Invasion ecology is the study of the human-mediated introductions of organisms, especially to areas well outside their potential range as defined by their natural dispersal mechanisms and biogeographic barriers. The field covers all aspects relating to the introduction of organisms, their capacity to naturalize and invade in the target region, their interactions with resident biota and, increasingly, the consideration of costs and benefits of their presence and abundance with reference to human value systems. Interest in biological invasions has grown exponentially in the past two decades. I have a special interest in contributing to the development of clear and objective concepts in invasion ecology, particularly relating to plant invasions. Contributions in this area in recent years have included the following:

• Development of a lexicon and associated concepts for categorizing introduced plants; this was recently expanded to include concepts for all taxa and types of ecosystems;
• Conceptualization of the role of long-distance dispersal in biodiversity conservation and biological invasions;
• What’s hot in invasion ecology — an evaluation of insights from the most-highly cited papers in the field;
• Contributing to the conceptual unification of plant invasion ecology through the merging the concepts of species invasiveness and community invasibility;
• Assessing progress in invasion ecology since the publication of Charles Elton’s 1958 book The ecology of invasions by animals and plants: a 50-year-on review of Elton’s book; a detailed assessment of the book’s influence on the field; an edited book with contributions from >50 prominent researchers on progress in the field since Elton;
• Identifying geographical and taxonomical biases in invasion ecology;
• Conceptualization of global dispersal pathways and their role in invasion success; A proposed unified framework for biological invasions.

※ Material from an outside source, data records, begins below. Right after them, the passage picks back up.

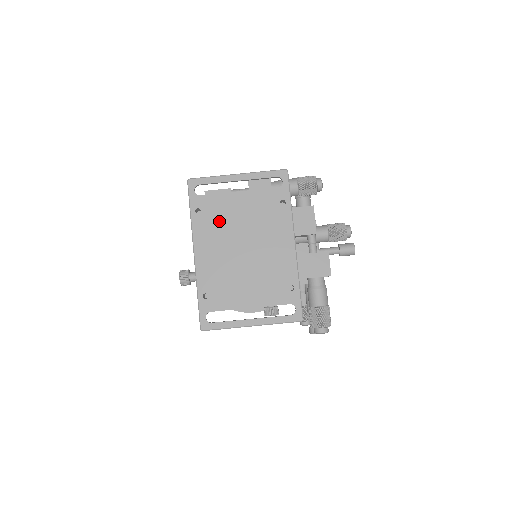
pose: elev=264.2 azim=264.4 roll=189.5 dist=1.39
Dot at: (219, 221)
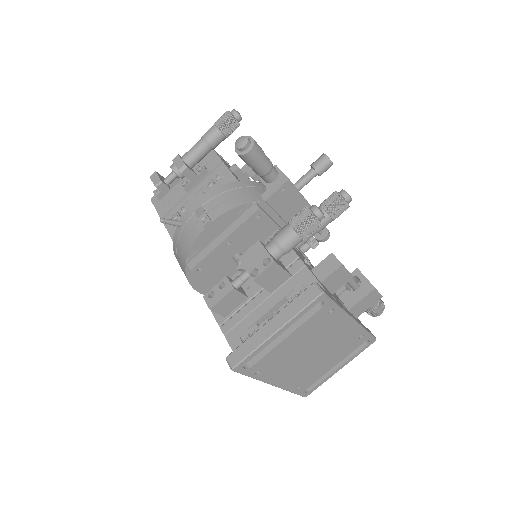
Dot at: (281, 361)
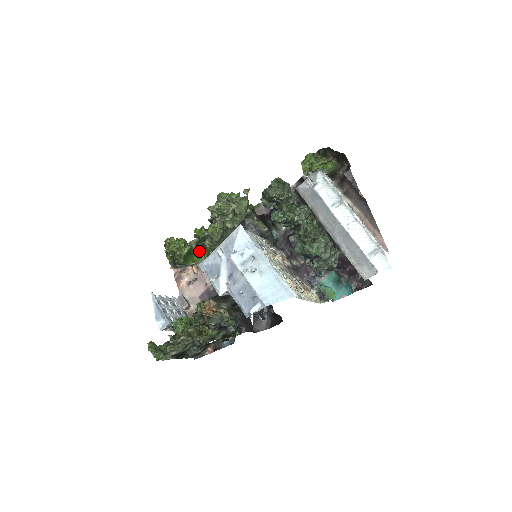
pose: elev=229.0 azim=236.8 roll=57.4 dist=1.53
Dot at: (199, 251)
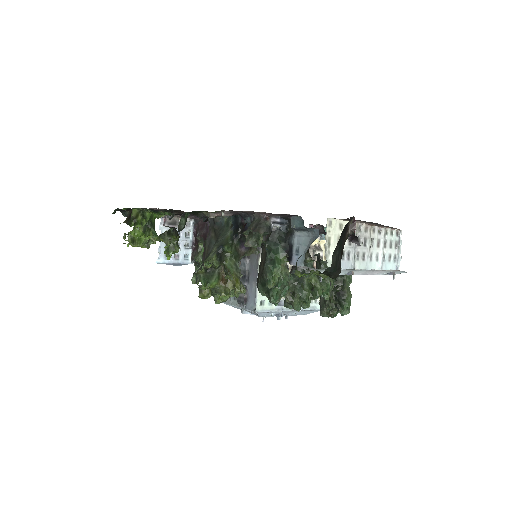
Dot at: (155, 211)
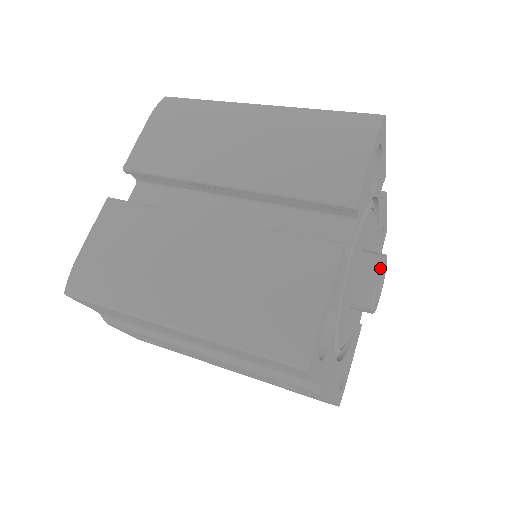
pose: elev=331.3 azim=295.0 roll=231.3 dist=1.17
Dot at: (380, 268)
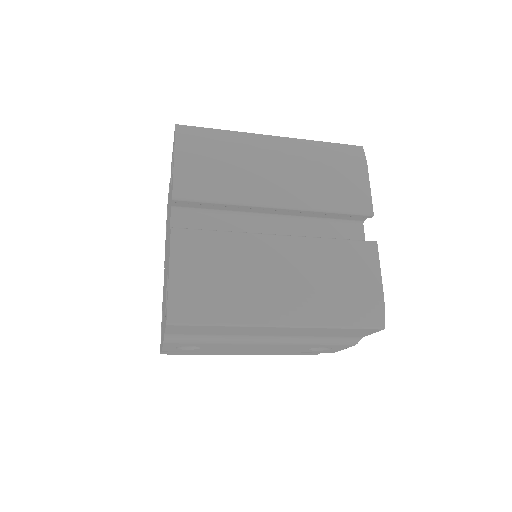
Dot at: occluded
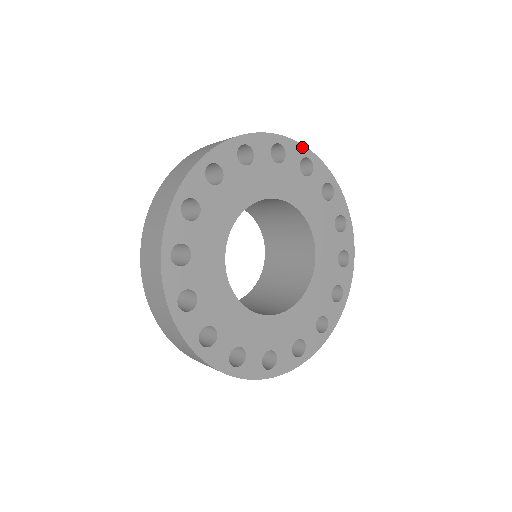
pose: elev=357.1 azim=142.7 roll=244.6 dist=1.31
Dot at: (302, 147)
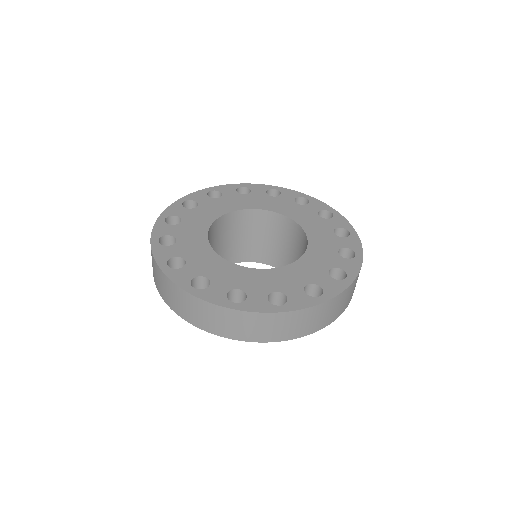
Dot at: (265, 186)
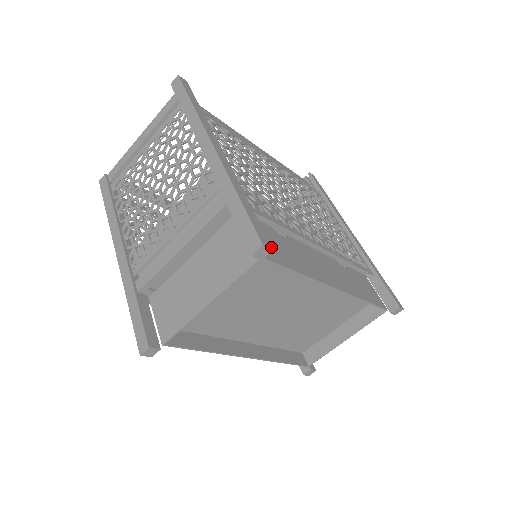
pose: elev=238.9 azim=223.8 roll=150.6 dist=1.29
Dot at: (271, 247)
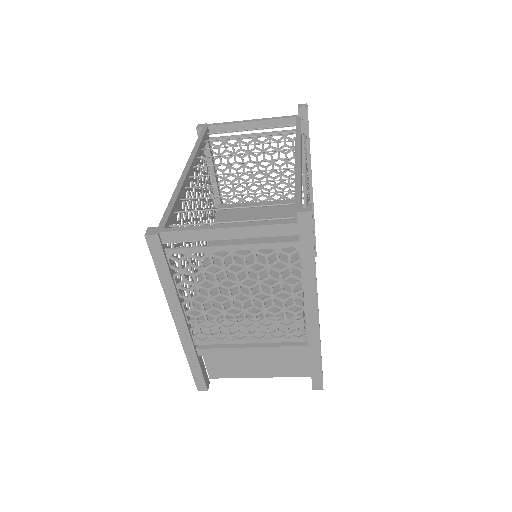
Dot at: occluded
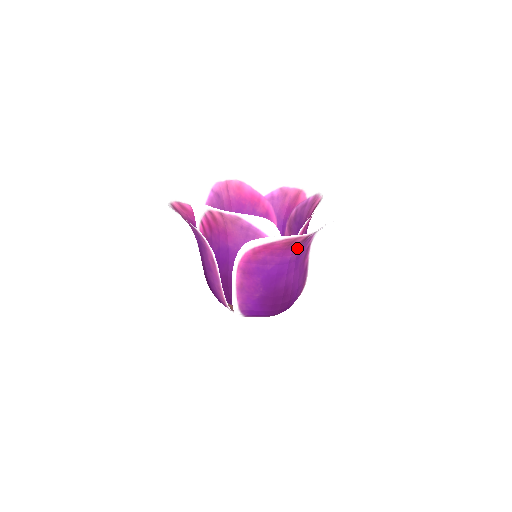
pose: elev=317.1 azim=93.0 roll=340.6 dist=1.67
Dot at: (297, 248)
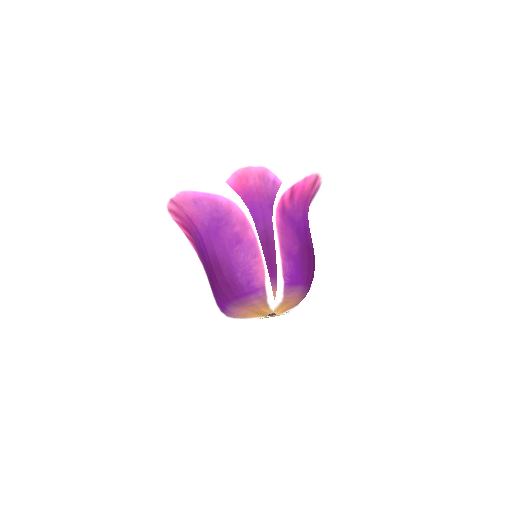
Dot at: occluded
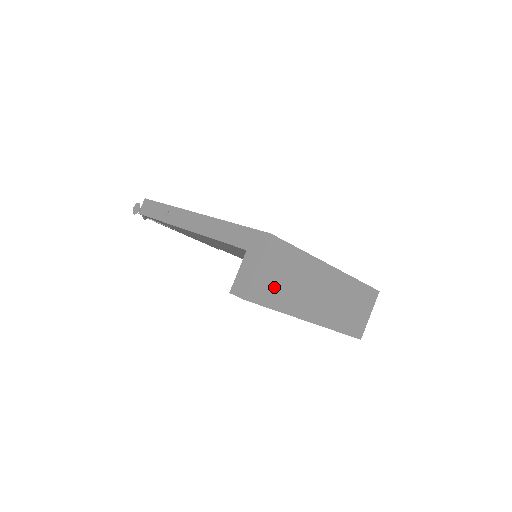
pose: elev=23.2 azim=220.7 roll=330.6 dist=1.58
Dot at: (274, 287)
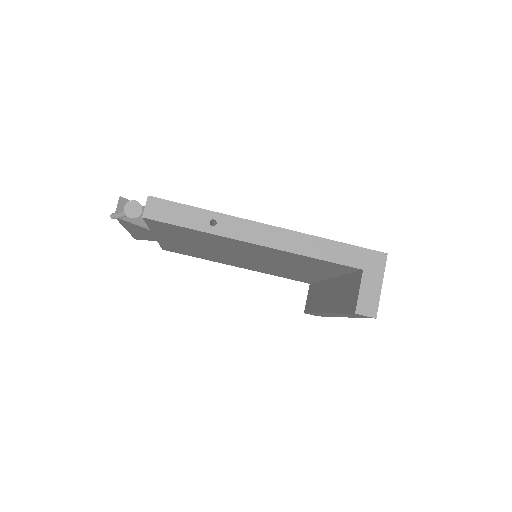
Dot at: occluded
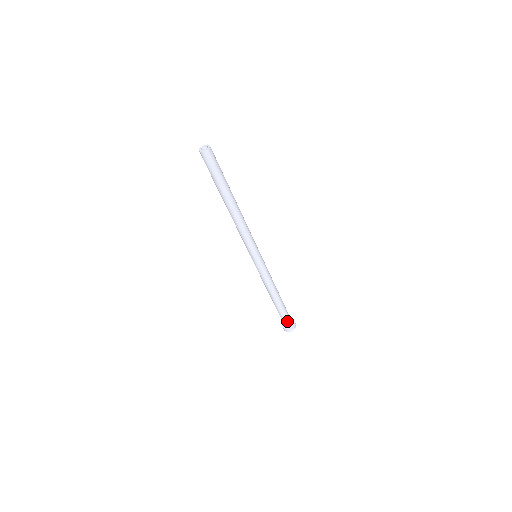
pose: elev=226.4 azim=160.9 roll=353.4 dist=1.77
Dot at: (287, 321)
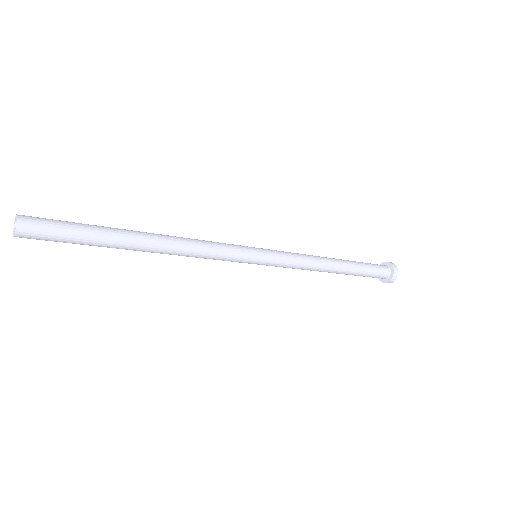
Dot at: (378, 275)
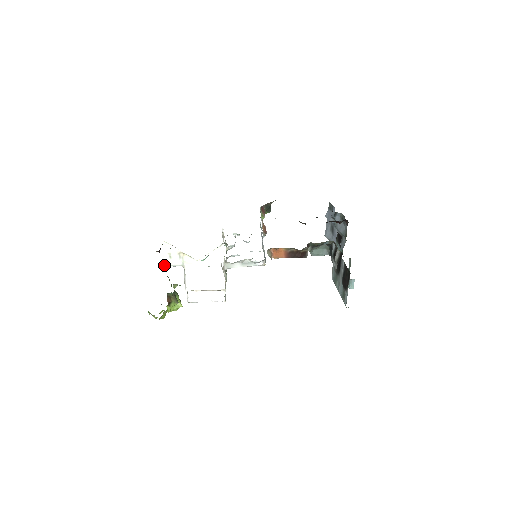
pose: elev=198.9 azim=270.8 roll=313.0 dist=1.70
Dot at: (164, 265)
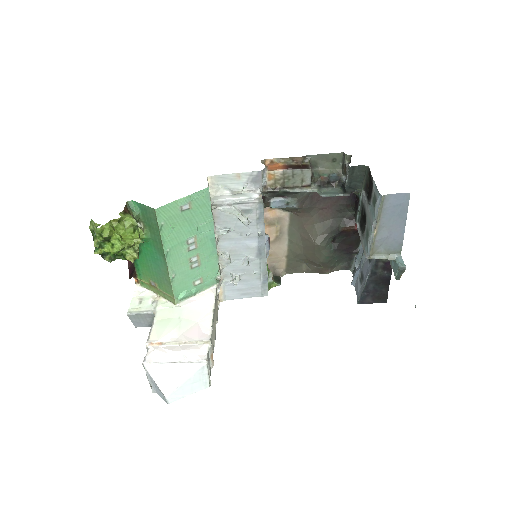
Dot at: (128, 312)
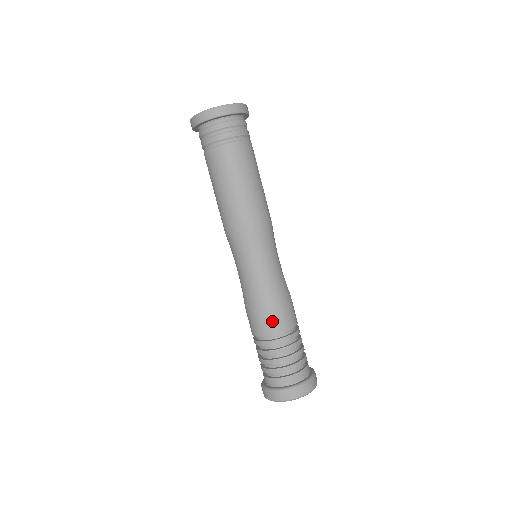
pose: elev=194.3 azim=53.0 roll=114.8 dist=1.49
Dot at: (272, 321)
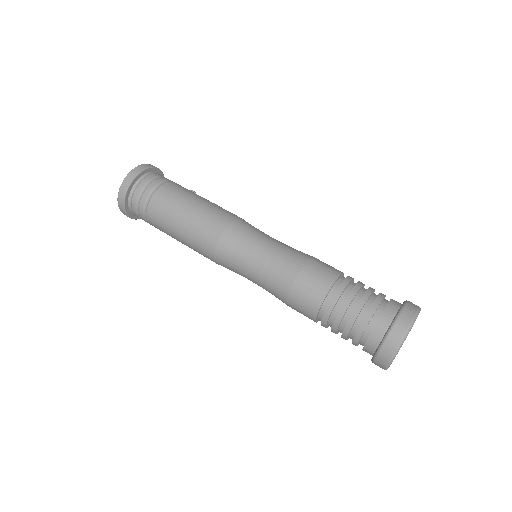
Dot at: (306, 297)
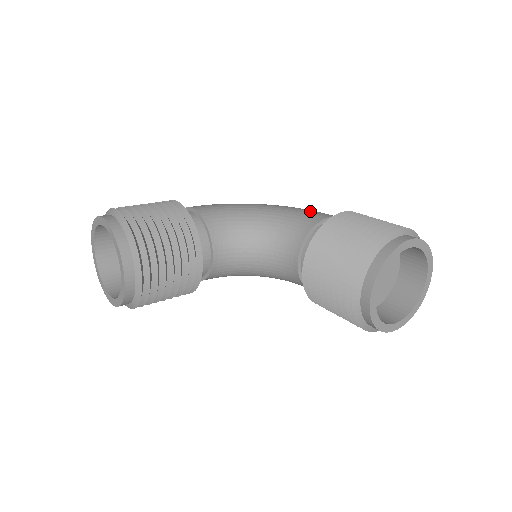
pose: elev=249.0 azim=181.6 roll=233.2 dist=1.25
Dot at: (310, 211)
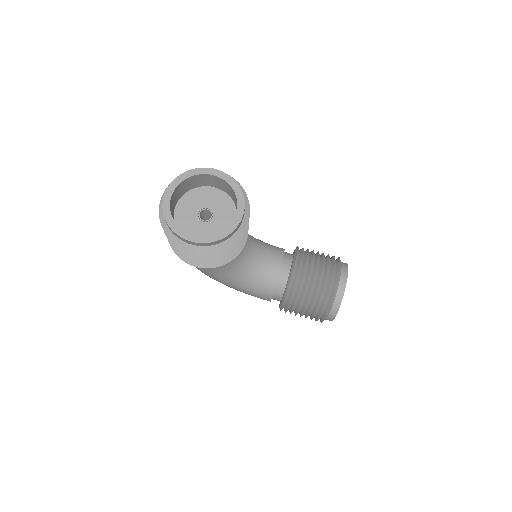
Dot at: occluded
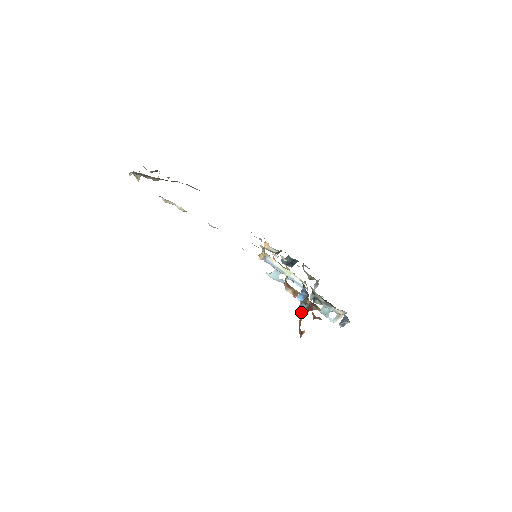
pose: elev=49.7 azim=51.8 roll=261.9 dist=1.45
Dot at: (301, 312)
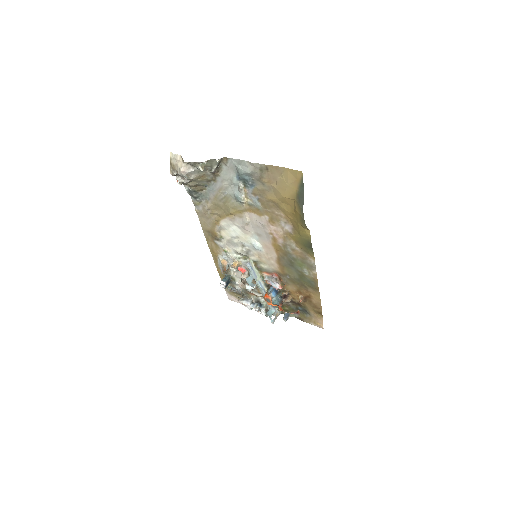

The increasing human domination of the world is forcing us to revisit key tenets of paradigms relating to conservation of biodiversity. Biological invasions are interacting with numerous other human-mediated drivers to bring about radical changes to ecosystems worldwide. Such changes provide numerous challenges for conservationists and resource managers.

I am very interested in contributing to the development of novel approaches for sustainable ecosystem management in our rapidly changing world. To this end, I have been involved in the following initiatives:

• Defining concepts and evaluating management implications of the notion of “novel ecosystems” — those that contain new combinations of species that arise through human action, environmental change, and the impacts of introduced organisms;
• Developing pragmatic and sustainable protocols for restoration of ecosystems degraded by invasive species. My recent focus has been on fynbos and riparian ecosystems in South Africa;
• Developing an objective approach to identify situations when the deliberate movement of species to new localities can be justified to enhance their chances of survival (“Managed relocation” or “assisted migration”);
• Identifying emerging pathways for biological invasions to allow for proactive intervention to reduce future impacts. The use of non-native plant species for biofuels has the potential to produce a new wave of invasions. Work in this area has involved assessing the potential impacts of South Africa’s Biofuels Industrial Strategy, and drawing lessons from the experience of commercial forestry to reduce risks of invasions from new plantings.
• Contributing to the formulation of a robust research agenda for conservation biogeography to include the consideration of biological invasions and many other factors.